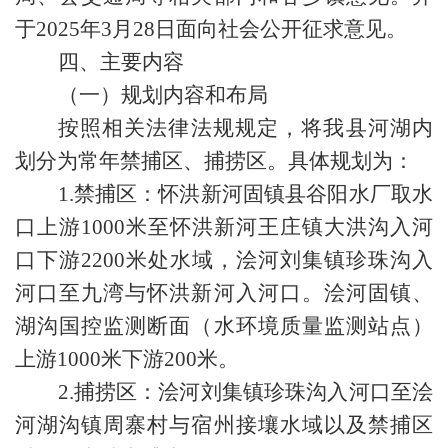
于2025年3月28日面向社会公开征求意见。
四、主要内容
（一）规划内容和布局
按照相关法律法规规定，将我县河湖内
划分为常年禁捕区、捕捞区。具体规划为：
1.禁捕区：怀洪新河固镇县谷阳水厂取水
口上游1000米至怀洪新河王庄镇大洪沟入河
口下游2200米处水域，浍河刘集镇珍珠沟入
河口至九湾与怀洪新河入河口。浍河固镇、
湖沟国控监测断面（水环境质量监测站点）
上游1000米下游200米。
2.捕捞区：浍河刘集镇珍珠沟入河口至浍
河湖沟镇周寨村与宿州接壤水域以及禁捕区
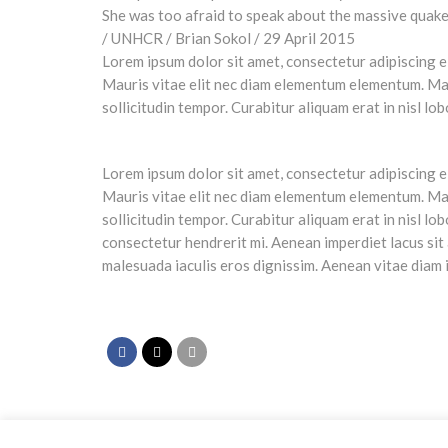
Lorem ipsum dolor sit amet, consectetur adipiscing elit
Mauris vitae elit nec diam elementum elementum. Mauri
sollicitudin tempor. Curabitur aliquam erat in nisl lob
Lorem ipsum dolor sit amet, consectetur adipiscing elit
Mauris vitae elit nec diam elementum elementum. Mauri
sollicitudin tempor. Curabitur aliquam erat in nisl lo
consectetur hendrerit mi. Aenean imperdiet lacus sit
malesuada iaculis eros dignissim. Aenean vitae diam i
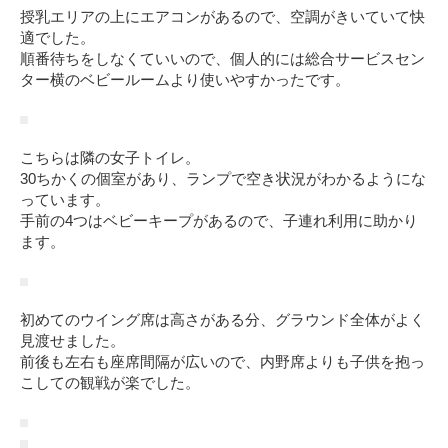
授乳エリアの上にエアコンがあるので、空調がきいていて快
適でした。
順番待ちをしなくていいので、個人的には総合サービスセン
ター横のベビールームより使いやすかったです。
こちらは隣の女子トイレ。
30ちかくの個室があり、ランプで空き状況がわかるようにな
っています。
手前の4つはベビーキープがあるので、子連れ利用に助かり
ます。
初めてのウイング席は高さがある分、グラウンド全体がよく
見渡せました。
前後も左右も座席間隔が広いので、内野席よりも子供を抱っ
こしての観戦が楽でした。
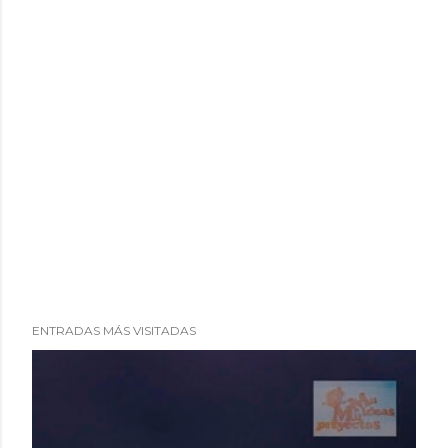
ENTRADAS MÁS VISITADAS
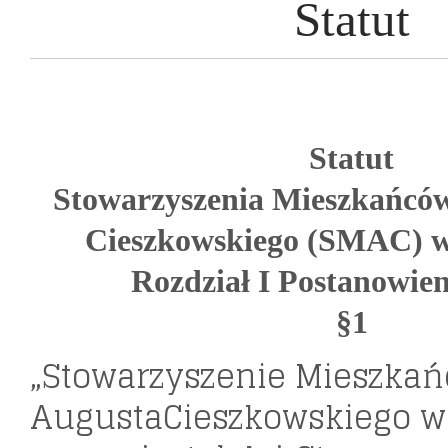
Statut
Statut
Stowarzyszenia Mieszkańców
Cieszkowskiego (SMAC) w
Rozdział I Postanowien
§1
„Stowarzyszenie Mieszkań
AugustaCieszkowskiego w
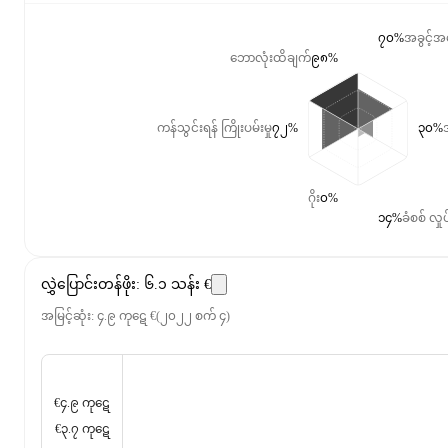
၇၀%
အခွင့်အရ
ဘောလုံးထိချက်
၉၈%
ကန်သွင်းရန် ကြိုးပမ်းမှု
၇၂%
၃၀%
အ
ဂိုး
၀%
၁၄%
ခံစစ် လှုပ
လွှဲပြောင်းတန်ဖိုး
:
၆.၁ သန်း €
အမြင့်ဆုံး
:
၄.၉ ကုဋေ €
(
၂၀၂၂ စက် ၄
)
€၄.၉ ကုဋေ
€၃.၇ ကုဋေ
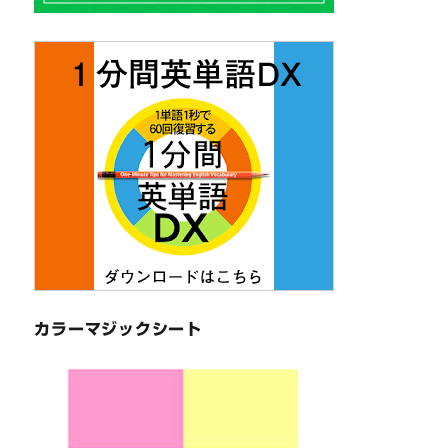
カラーマジックシート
§ §
■ EXERCISE GOAL
Repeat the text of the records word for word, from their start through the line containing "ENTRADAS MÁS VISITADAS", with both ends included. Leave the pictures out.

■ TASK OUTPUT
于2025年3月28日面向社会公开征求意见。
四、主要内容
（一）规划内容和布局
按照相关法律法规规定，将我县河湖内
划分为常年禁捕区、捕捞区。具体规划为：
1.禁捕区：怀洪新河固镇县谷阳水厂取水
口上游1000米至怀洪新河王庄镇大洪沟入河
口下游2200米处水域，浍河刘集镇珍珠沟入
河口至九湾与怀洪新河入河口。浍河固镇、
湖沟国控监测断面（水环境质量监测站点）
上游1000米下游200米。
2.捕捞区：浍河刘集镇珍珠沟入河口至浍
河湖沟镇周寨村与宿州接壤水域以及禁捕区
Lorem ipsum dolor sit amet, consectetur adipiscing elit
Mauris vitae elit nec diam elementum elementum. Mauri
sollicitudin tempor. Curabitur aliquam erat in nisl lob
Lorem ipsum dolor sit amet, consectetur adipiscing elit
Mauris vitae elit nec diam elementum elementum. Mauri
sollicitudin tempor. Curabitur aliquam erat in nisl lo
consectetur hendrerit mi. Aenean imperdiet lacus sit
malesuada iaculis eros dignissim. Aenean vitae diam i
授乳エリアの上にエアコンがあるので、空調がきいていて快
適でした。
順番待ちをしなくていいので、個人的には総合サービスセン
ター横のベビールームより使いやすかったです。
こちらは隣の女子トイレ。
30ちかくの個室があり、ランプで空き状況がわかるようにな
っています。
手前の4つはベビーキープがあるので、子連れ利用に助かり
ます。
初めてのウイング席は高さがある分、グラウンド全体がよく
見渡せました。
前後も左右も座席間隔が広いので、内野席よりも子供を抱っ
こしての観戦が楽でした。
ENTRADAS MÁS VISITADAS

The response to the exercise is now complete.